Laurent Hénart, tête de liste UDI et dauphin désigné du maire sortant André Rossinot, confirme le bon résultat engrangé au premier tour des municipales. Il s'impose avec 52,91% des voix face au socialiste Mathieu Klein. La journée électorale a cependant été marquée par la disparition brutale et accidentelle du président du conseil général de Meurthe-et-Moselle, Michel Dinet.

Laurent Hénart réussit son pari : prendre le relais d'André Rossinot, qui, après plus de 30 ans passés à la tête de la mairie de Nancy, ne briguait pas de sixième mandat. Arrivé en tête du premier tour des élections municipales, faisant mentir des sondages qui lui étaient défavorables, l'adjoint à la culture du maire sortant est élu au second tour; avec 52,91% des suffrages.

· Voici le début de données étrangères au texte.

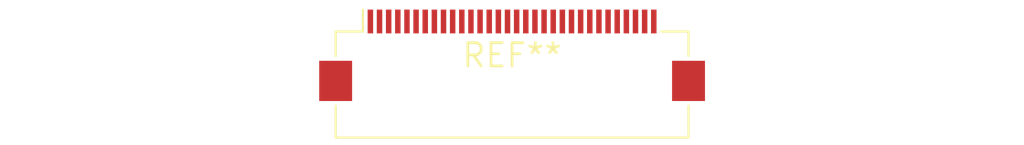
<source format=kicad_pcb>
(kicad_pcb (version 20240108) (generator pcbnew)

  (general
    (thickness 1.6)
  )

  (paper "A4")
  (layers
    (0 "F.Cu" signal)
    (31 "B.Cu" signal)
    (32 "B.Adhes" user "B.Adhesive")
    (33 "F.Adhes" user "F.Adhesive")
    (34 "B.Paste" user)
    (35 "F.Paste" user)
    (36 "B.SilkS" user "B.Silkscreen")
    (37 "F.SilkS" user "F.Silkscreen")
    (38 "B.Mask" user)
    (39 "F.Mask" user)
    (40 "Dwgs.User" user "User.Drawings")
    (41 "Cmts.User" user "User.Comments")
    (42 "Eco1.User" user "User.Eco1")
    (43 "Eco2.User" user "User.Eco2")
    (44 "Edge.Cuts" user)
    (45 "Margin" user)
    (46 "B.CrtYd" user "B.Courtyard")
    (47 "F.CrtYd" user "F.Courtyard")
    (48 "B.Fab" user)
    (49 "F.Fab" user)
    (50 "User.1" user)
    (51 "User.2" user)
    (52 "User.3" user)
    (53 "User.4" user)
    (54 "User.5" user)
    (55 "User.6" user)
    (56 "User.7" user)
    (57 "User.8" user)
    (58 "User.9" user)
  )

  (setup
    (pad_to_mask_clearance 0)
    (pcbplotparams
      (layerselection 0x00010fc_ffffffff)
      (plot_on_all_layers_selection 0x0000000_00000000)
      (disableapertmacros false)
      (usegerberextensions false)
      (usegerberattributes false)
      (usegerberadvancedattributes false)
      (creategerberjobfile false)
      (dashed_line_dash_ratio 12.000000)
      (dashed_line_gap_ratio 3.000000)
      (svgprecision 4)
      (plotframeref false)
      (viasonmask false)
      (mode 1)
      (useauxorigin false)
      (hpglpennumber 1)
      (hpglpenspeed 20)
      (hpglpendiameter 15.000000)
      (dxfpolygonmode false)
      (dxfimperialunits false)
      (dxfusepcbnewfont false)
      (psnegative false)
      (psa4output false)
      (plotreference false)
      (plotvalue false)
      (plotinvisibletext false)
      (sketchpadsonfab false)
      (subtractmaskfromsilk false)
      (outputformat 1)
      (mirror false)
      (drillshape 1)
      (scaleselection 1)
      (outputdirectory "")
    )
  )

  (net 0 "")

  (footprint "Hirose_FH12-32S-0.5SH_1x32-1MP_P0.50mm_Horizontal" (layer "F.Cu") (at 0 0))

)

</source>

La difficulté pour lui était d'incarner à la fois la continuité et le changement. Devant les militants rassemblés à sa permanence électorale, Laurent Hénart s'exclame : "on a réussi à gagner cette ville, à lui donner une majorité fière et indépendante (...) pour nous, l'aventure ne fait que commencer ". 

Laurent Hénart réclame aussi un temps de silence, en hommage à Michel Dinet, le président socialiste du conseil général de Meurthe-et-Moselle, qui s'est tué dans un accident de la route, la nuit précédente : "c'était un vrai républicain (...) il avait, au-delà des différences de conviction, la capacité de faire prévaloir l'intérêt général ". 

Mathieu Klein : "l'équipe sortante a surfé sur la vague bleue"

Toute la classe politique rend hommage à Michel Dinet, à commencer par Mathieu Klein , le candidat malheureux de la gauche pour ces élections municipales à Nancy : "n ous avons perdu un homme de bien ", regrette celui qui est aussi vice-président du conseil général.

Quant à son échec aux municipales, Mathieu Klein explique qu'il voulait "relever ce défi " et qu'il ne le regrette pas. Il y voit une conséquence du contexte national : "l ’équipe sortante a surfé sur la vague bleue. La sanction est sévère. Le président de la République et le gouvernement doivent entendre cette colère ". Au plan local, il faudra "que l’opposition soit plus constante dans son travail de proximité et qu'elle continue à s’ouvrir ". Va-t-il siéger au conseil municipal ou briguer la présidence du conseil général ? Mathieu Klein demande le temps de la réflexion...

Quant à André Rossinot , encore maire pour quelques jours, il ne se retire pas du jeu : il était sur la liste de Laurent Hénart et espère bien prendre la présidence du Grand Nancy.